Hooking is a fairly touch and go penalty meaning refs will often let it go if the effect of the hook is not significant.
That being said hooking penalties can also be costly for your team as committing this penalty to a player on a breakaway will result in a penalty shot. But before we break down the consequences of this penalty let’s get into the rules themselves.
What is a hooking penalty in the NHL?
The best way to learn the rules in the NHL is to get them straight from the source. Below is the NHL’s official rules regarding hooking.
“Hooking is the act of using the stick in a manner that
enables a player to restrain an opponent.
When a player is checking another in such a way that there is only
stick-to-stick contact, such action is not to be penalized as hooking.” – NHL Rulebook Rule 55
As you can see the main purpose of this rule centers around restrain an opponents ability. Most stick related penalties such as slashing or crosschecking revolve more around the players safety.
A hooking play is a much less dangerous play and more often done in order to gain a competitive advantage. This is why it is called as such.
Another interesting aspect of this rule is that it does not pertain to stick to stick contact. In the NHL it is entirely legal to hook a player so long as you are only contacting his stick.
This is why players are often seen hooking sticks when tying each other up in front of the net. This sort of action does not restrain an opponent but rather just his stick.
Two Minute Minor
A two-minute minor is the most common penalty given out when hooking is committed. This penalty is called when a player is hooked ultimately impeding his progress but not causing any injury or physical harm.
This penalty gives the opposing team a two minute powerplay.
A five-minute major penalty for hooking is a much more rare occurrence. This penalty takes places when a player is hooked and it results in an injury. If a player is injured from a hook it is mandatory that the referee call a five-minute major.
This penalty carries a sentence of five minutes in the box. Though unlike a minor penalty if the opposing team scores when on a five-minute power play the offending player does not get to leave the box.

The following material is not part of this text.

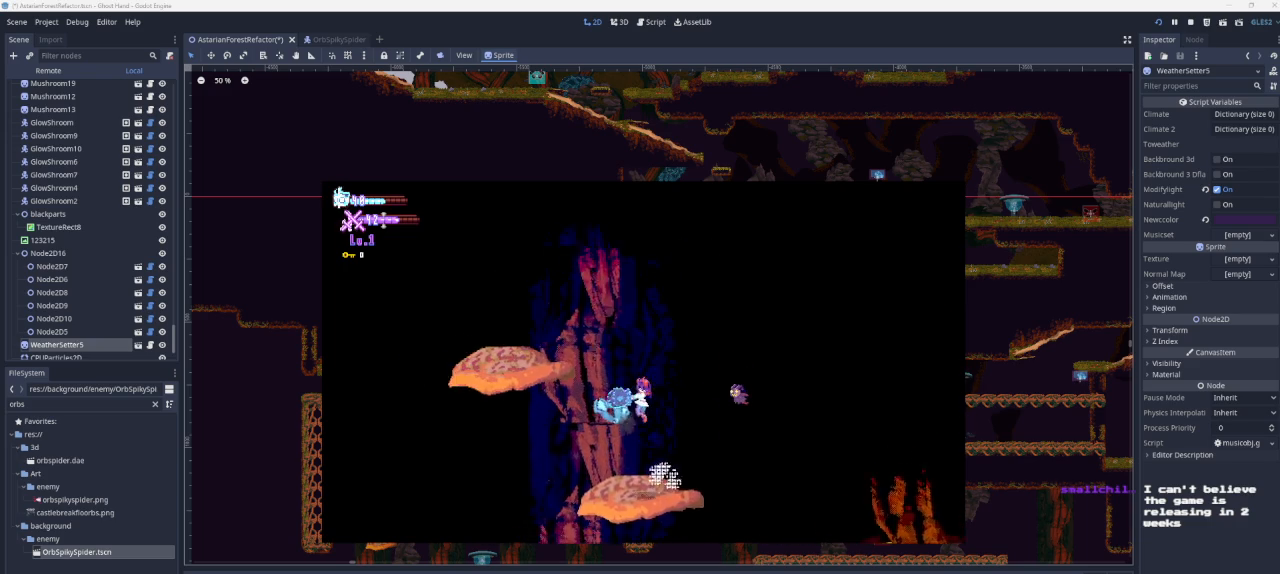
{"buttons": [], "left_stick": "left", "right_stick": "center", "events": [[33, "CROSS", "up"], [133, "CROSS", "down"], [500, "CROSS", "up"]]}
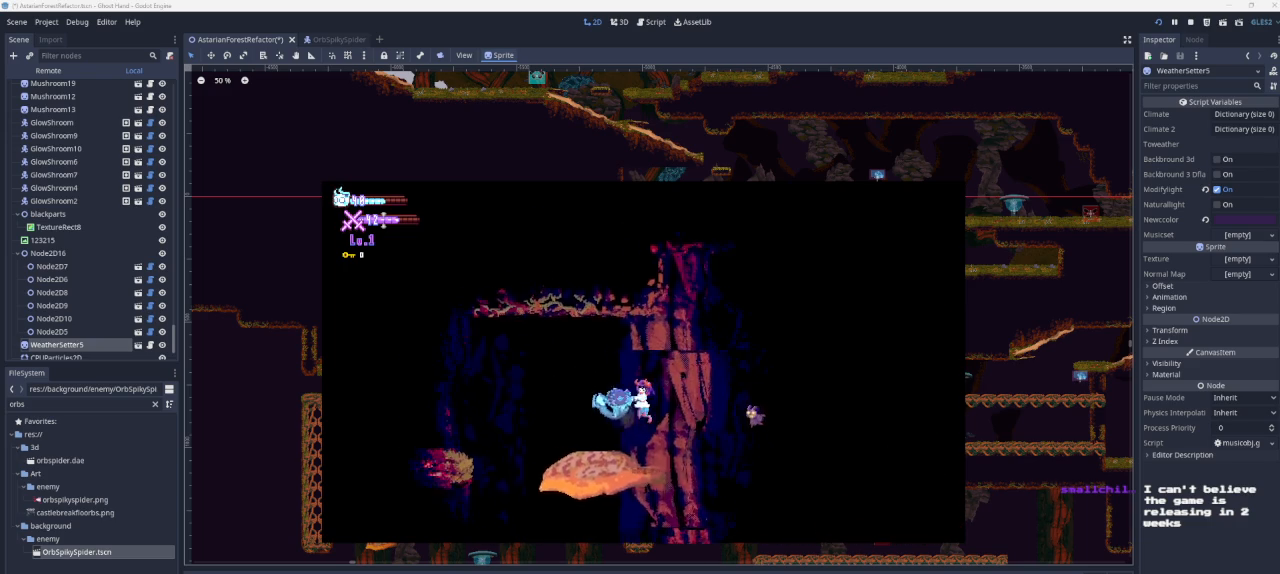
{"buttons": ["CROSS"], "left_stick": "left", "right_stick": "center", "events": [[467, "CROSS", "down"]]}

This type of powerplay continues until the five minnutes is done, regardless of the number of goals scored.
Additionally, a major penalty for hooking is also accompanied by a game misconduct penalty. A game misconduct penalty will always be called when a major penalty is assessed for hooking.
Game Misconduct Penalty
Similar to charging or cross-checking penalties game misconduct penalties are automatically applied if a player is assessed a five minute major penalty for hooking. The player is then immediaetly ejected from the game and cannot return.
Game miscondcut penalties typically include a fine the offending player must pay.
Penalty Shots And Awarded Goals
In certain situations committing a hooking penalty can result in a penalty shot or an awarded goal.
A penalty shot occurs if a player has a clear breakaway prior to his progress being impeded by a hook.
An awarded goal occurs when a player has an imminent scoring opportunity prior to being hooked. In this situation it must be almost guaranteed that the player would have scored if the hook did not take place.